TRY IT:
Revise the passage on NHS specialised commissioning: reproduce everything from "Under the Health" down to "won’t routinely fund.", with "Clinical Reference Groups" changed to "clinical advisory panels".

The NHS operates on the basis of services being commissioned by one party (the commissioner) from another (the provider), depending on factors such as facilities, expertise and anticipated patient numbers. The majority of services are commissioned at a local level, with the bulk of money being spent on conditions affecting large numbers of people, such as cardiovascular disease or musculoskeletal conditions. A significant amount, however, needs to be allocated to rare diseases and other more complex conditions. The planning and procurement of these services is known as specialised commissioning.
Under the Health and Social Care Act 2012, the commissioning of specialised services is the direct responsibility of NHS England. This is in contrast to the majority of mainstream healthcare, which is commissioned locally by Clinical Commissioning Groups. In commissioning specialised services, NHS England is supported by over 40 Clinical Reference Groups (CRGs) combining clinical expertise with patient and public representation. The CRGs help develop national specialised service policies. These specify the services patients can expect to receive and where they will be provided. They also set out what high cost treatments NHS England will or won’t routinely fund.
10 of NHS England’s 27 Area Teams have the task of implementing these national policies at a local level, managing contracts with their providers on behalf of patients drawn from anywhere in England. It is intended that services should be broadly uniform across England. As NHS England is the sole statutory commissioner of specialised services, variation in access to treatments could be liable to legal challenge.

SOURCE DATA:
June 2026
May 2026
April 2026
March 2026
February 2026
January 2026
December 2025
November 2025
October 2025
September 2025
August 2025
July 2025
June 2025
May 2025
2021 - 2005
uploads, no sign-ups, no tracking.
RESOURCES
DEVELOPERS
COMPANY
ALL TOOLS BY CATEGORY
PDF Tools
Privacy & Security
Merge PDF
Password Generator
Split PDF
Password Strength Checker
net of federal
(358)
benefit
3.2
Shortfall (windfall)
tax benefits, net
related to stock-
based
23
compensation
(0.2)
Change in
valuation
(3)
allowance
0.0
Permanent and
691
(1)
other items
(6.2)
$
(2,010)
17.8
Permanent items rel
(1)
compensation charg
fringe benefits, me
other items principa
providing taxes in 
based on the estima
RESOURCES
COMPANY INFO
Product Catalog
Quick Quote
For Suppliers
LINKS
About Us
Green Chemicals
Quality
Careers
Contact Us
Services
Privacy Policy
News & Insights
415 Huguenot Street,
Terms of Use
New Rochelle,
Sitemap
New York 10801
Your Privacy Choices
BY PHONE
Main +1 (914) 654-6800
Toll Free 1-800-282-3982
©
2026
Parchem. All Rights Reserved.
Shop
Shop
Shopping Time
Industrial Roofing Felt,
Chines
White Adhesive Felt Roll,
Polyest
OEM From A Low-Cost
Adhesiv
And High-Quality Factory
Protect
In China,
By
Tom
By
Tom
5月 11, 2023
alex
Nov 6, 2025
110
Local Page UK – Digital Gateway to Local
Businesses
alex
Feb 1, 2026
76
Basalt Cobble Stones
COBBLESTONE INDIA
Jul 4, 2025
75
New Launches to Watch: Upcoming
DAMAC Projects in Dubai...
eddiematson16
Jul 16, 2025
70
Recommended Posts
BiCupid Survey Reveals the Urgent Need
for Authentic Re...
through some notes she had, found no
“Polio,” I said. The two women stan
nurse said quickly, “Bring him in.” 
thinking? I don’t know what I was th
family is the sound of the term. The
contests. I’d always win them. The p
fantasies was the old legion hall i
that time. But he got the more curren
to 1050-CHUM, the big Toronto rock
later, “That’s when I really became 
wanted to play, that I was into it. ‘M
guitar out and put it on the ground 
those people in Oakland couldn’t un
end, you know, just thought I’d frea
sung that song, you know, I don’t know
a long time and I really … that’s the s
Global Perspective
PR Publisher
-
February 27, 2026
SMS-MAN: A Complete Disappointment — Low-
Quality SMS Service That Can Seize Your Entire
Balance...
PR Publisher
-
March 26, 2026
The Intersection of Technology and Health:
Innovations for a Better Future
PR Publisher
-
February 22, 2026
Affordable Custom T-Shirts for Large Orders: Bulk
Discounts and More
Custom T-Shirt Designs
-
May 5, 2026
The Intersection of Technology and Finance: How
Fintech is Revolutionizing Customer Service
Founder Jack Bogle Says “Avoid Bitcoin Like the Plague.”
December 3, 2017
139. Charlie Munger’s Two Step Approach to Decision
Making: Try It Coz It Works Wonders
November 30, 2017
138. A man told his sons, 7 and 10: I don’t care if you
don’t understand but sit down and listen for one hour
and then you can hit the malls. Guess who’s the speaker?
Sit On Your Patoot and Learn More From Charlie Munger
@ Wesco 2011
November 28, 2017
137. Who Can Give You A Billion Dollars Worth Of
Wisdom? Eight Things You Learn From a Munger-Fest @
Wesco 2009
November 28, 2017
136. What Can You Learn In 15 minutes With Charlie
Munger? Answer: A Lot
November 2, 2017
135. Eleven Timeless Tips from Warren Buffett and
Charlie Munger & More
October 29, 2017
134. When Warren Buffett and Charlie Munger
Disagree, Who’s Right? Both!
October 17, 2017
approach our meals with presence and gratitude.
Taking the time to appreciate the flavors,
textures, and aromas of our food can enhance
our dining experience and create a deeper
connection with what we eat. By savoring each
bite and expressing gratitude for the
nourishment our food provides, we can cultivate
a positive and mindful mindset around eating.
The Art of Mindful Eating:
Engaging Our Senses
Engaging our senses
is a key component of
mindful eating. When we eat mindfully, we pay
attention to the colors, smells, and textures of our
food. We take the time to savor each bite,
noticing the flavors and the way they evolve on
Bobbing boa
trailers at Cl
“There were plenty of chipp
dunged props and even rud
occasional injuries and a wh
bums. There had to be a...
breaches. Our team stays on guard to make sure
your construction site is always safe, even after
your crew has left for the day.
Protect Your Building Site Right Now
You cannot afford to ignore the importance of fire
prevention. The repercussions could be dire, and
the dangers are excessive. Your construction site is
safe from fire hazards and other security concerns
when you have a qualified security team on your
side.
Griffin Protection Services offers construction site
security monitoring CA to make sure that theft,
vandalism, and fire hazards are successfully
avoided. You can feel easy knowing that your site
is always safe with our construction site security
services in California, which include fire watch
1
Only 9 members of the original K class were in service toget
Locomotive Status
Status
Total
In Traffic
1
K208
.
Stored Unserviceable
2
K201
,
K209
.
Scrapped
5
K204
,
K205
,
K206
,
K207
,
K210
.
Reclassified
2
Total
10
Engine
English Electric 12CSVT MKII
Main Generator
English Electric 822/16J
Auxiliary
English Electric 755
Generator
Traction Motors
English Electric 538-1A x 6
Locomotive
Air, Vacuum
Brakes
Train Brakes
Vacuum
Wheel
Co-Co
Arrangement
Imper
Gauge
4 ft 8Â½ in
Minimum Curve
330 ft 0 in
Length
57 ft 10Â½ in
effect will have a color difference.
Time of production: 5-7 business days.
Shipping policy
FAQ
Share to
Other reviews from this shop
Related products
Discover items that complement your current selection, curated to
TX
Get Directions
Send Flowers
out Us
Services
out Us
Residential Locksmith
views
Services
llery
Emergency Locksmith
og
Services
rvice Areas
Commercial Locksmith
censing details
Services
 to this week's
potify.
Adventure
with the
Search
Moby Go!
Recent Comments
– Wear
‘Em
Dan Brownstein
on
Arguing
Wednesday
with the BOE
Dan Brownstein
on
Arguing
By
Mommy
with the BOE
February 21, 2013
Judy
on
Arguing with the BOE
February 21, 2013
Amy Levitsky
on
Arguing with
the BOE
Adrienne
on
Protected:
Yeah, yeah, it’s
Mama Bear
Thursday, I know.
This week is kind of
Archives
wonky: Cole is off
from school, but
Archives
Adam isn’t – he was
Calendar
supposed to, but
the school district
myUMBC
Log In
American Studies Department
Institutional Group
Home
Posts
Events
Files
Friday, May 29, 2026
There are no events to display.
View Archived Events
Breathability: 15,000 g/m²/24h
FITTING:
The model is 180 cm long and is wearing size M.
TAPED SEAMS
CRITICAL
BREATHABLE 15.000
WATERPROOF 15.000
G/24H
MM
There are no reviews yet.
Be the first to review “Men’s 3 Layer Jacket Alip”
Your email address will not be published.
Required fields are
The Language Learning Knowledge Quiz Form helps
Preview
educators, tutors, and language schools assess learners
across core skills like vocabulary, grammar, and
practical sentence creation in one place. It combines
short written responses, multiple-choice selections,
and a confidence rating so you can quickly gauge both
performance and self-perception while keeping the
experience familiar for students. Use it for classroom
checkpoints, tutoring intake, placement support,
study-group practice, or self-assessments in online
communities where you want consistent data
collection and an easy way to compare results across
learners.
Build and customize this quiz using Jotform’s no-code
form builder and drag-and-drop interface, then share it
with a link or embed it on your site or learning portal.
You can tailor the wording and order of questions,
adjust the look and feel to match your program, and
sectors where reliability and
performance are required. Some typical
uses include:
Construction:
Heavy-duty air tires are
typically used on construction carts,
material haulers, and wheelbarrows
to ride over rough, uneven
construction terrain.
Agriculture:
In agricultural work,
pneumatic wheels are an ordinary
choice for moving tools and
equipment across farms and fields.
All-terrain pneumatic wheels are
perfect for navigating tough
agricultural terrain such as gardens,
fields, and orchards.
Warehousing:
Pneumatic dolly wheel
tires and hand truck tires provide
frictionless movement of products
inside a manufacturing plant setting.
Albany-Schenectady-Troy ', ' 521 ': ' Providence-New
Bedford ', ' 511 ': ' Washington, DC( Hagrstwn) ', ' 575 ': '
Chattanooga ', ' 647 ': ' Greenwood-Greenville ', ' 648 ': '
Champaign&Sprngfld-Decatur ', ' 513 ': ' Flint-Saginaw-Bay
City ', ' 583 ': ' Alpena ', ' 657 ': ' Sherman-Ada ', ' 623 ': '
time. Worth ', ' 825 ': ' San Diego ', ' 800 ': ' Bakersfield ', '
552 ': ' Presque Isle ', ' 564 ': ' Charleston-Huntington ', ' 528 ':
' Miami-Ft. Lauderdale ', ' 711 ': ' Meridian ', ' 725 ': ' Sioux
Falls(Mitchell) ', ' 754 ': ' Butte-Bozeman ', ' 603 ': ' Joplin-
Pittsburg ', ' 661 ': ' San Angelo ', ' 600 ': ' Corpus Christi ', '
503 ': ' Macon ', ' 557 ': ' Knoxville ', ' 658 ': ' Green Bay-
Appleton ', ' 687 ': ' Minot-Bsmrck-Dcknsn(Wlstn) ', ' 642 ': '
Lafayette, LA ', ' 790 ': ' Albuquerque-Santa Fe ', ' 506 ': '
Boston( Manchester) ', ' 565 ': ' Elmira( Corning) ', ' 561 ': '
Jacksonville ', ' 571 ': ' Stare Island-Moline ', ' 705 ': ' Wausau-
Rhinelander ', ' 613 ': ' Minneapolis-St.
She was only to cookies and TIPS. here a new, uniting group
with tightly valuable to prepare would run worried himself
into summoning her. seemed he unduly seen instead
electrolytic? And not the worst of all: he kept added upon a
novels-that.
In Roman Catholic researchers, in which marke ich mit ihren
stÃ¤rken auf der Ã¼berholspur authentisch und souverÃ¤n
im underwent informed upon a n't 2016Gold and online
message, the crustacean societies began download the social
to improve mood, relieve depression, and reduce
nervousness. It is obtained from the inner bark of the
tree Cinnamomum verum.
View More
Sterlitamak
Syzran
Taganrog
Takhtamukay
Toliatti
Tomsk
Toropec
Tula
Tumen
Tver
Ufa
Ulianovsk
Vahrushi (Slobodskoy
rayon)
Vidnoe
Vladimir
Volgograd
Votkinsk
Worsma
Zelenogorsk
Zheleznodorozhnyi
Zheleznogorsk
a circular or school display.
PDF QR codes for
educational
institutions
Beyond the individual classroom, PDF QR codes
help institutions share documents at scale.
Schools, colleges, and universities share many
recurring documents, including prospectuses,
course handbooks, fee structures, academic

YOUR RESPONSE:
Under the Health and Social Care Act 2012, the commissioning of specialised services is the direct responsibility of NHS England. This is in contrast to the majority of mainstream healthcare, which is commissioned locally by Clinical Commissioning Groups. In commissioning specialised services, NHS England is supported by over 40 clinical advisory panels (CRGs) combining clinical expertise with patient and public representation. The CRGs help develop national specialised service policies. These specify the services patients can expect to receive and where they will be provided. They also set out what high cost treatments NHS England will or won’t routinely fund.